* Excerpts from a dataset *
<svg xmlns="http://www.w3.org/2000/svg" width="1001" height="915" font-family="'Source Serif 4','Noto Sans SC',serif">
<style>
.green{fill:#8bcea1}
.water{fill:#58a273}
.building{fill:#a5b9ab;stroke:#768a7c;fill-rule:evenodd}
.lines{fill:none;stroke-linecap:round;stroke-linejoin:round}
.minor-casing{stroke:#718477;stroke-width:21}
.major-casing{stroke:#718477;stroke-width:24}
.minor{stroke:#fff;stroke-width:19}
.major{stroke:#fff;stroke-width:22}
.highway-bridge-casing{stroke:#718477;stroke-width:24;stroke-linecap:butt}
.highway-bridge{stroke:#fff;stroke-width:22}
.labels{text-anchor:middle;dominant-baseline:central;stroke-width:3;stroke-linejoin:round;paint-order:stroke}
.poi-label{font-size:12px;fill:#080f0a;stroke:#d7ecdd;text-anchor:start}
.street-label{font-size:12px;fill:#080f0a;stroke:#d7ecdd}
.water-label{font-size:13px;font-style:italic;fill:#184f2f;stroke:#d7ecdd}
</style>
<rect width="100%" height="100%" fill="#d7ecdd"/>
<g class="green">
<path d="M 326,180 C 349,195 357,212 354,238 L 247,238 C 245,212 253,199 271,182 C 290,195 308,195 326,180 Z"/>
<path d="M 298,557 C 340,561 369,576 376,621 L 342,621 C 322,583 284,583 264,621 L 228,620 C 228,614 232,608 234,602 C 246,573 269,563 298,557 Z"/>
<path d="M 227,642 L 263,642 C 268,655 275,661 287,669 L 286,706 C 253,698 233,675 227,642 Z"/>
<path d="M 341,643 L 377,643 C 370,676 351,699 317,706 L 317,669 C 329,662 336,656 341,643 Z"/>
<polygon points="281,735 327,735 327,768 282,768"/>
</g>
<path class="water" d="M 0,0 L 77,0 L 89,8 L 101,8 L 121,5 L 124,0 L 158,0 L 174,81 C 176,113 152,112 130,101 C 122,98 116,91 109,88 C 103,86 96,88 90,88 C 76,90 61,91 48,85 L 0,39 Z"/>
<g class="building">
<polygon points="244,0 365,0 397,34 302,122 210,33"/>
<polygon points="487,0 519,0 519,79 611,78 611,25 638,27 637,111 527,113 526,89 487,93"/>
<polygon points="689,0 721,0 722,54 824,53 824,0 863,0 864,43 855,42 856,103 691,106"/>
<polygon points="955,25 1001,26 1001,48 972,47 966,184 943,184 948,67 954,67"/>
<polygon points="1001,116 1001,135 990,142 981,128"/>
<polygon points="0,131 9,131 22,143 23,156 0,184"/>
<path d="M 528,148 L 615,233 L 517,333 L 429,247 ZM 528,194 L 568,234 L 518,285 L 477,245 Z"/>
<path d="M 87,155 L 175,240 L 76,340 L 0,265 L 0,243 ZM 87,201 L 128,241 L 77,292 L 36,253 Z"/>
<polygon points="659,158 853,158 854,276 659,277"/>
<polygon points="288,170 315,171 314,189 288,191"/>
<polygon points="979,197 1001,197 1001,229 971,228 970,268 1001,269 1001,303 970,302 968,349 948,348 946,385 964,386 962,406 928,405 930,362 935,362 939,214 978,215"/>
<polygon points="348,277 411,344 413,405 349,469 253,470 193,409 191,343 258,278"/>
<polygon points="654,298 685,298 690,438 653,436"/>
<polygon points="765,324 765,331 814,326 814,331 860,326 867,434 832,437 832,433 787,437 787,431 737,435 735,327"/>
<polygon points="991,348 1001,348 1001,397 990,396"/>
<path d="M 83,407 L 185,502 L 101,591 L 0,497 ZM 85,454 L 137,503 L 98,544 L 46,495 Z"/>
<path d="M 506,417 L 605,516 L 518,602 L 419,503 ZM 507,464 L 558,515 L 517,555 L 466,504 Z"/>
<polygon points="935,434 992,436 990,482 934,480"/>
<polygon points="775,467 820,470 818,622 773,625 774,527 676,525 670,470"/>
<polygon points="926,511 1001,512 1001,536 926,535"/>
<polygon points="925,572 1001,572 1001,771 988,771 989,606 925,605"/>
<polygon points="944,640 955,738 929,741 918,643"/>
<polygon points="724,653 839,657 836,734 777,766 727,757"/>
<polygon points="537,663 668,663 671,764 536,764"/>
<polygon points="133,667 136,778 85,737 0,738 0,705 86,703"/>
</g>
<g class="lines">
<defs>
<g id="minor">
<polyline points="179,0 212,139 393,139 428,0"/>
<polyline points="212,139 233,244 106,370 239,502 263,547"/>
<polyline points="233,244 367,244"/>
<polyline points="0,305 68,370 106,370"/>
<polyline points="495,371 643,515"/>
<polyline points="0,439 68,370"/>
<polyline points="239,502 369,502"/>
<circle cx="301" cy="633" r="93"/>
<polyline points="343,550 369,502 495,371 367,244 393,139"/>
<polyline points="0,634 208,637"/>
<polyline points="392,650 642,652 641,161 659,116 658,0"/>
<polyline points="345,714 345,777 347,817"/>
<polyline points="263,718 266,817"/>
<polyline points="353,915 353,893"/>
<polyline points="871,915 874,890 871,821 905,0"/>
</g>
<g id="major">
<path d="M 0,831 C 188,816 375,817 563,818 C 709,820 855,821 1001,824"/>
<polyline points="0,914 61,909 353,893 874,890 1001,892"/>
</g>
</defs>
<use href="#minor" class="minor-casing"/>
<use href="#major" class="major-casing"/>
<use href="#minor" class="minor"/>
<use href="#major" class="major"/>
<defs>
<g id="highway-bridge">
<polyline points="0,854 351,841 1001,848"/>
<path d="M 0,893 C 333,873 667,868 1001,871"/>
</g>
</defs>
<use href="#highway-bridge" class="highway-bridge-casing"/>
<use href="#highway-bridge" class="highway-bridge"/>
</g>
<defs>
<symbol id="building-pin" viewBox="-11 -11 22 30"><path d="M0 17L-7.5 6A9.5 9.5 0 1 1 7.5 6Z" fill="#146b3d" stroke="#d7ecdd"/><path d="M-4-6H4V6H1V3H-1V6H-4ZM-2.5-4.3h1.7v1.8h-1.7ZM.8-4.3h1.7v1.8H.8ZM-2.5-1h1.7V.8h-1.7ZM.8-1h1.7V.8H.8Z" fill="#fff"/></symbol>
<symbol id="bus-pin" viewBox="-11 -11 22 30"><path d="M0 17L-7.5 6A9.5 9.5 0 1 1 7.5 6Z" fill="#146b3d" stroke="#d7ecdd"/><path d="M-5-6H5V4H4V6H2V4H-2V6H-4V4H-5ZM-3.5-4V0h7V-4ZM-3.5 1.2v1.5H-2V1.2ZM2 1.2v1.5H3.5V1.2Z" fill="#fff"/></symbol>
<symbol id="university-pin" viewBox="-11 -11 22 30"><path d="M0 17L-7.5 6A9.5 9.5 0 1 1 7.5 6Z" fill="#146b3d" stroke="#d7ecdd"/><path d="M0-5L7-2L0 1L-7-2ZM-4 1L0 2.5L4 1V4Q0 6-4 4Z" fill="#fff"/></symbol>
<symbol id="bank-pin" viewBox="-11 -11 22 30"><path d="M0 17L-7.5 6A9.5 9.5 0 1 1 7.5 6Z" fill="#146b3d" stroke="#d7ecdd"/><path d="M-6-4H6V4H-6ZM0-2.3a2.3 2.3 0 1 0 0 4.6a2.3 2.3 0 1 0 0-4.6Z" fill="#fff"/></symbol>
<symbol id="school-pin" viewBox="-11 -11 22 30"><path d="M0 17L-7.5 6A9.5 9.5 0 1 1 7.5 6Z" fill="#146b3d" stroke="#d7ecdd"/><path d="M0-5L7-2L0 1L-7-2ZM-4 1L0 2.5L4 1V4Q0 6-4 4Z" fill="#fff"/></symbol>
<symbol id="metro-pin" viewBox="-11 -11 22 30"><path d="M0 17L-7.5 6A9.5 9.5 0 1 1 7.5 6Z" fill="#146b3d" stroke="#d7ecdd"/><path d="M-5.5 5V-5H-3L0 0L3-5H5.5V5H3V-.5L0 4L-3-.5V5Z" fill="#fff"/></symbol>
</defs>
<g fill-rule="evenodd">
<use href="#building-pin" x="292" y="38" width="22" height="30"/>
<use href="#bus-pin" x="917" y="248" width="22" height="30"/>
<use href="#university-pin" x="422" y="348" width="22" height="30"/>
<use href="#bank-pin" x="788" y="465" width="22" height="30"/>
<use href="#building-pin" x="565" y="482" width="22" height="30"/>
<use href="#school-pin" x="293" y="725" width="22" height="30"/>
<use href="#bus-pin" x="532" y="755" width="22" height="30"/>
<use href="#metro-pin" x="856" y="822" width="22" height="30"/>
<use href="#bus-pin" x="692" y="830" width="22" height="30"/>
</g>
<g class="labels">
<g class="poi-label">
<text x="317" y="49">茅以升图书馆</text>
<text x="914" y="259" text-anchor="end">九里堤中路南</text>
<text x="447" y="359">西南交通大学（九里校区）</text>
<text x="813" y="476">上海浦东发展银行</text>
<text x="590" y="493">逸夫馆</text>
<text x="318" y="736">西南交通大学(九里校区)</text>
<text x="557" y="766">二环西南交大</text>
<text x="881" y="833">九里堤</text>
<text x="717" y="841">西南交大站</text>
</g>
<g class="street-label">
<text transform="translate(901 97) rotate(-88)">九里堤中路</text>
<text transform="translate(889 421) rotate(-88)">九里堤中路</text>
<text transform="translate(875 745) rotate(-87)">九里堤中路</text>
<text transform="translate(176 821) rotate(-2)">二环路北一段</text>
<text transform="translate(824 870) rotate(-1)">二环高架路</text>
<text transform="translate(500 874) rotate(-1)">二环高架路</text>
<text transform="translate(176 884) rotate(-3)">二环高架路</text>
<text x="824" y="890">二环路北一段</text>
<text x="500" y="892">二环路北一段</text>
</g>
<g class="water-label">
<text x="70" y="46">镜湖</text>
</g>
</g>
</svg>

* Exercise directions *
Look above for every line with the word "rule" and copy it.

* Response box *
.building{fill:#a5b9ab;stroke:#768a7c;fill-rule:evenodd}
<g fill-rule="evenodd">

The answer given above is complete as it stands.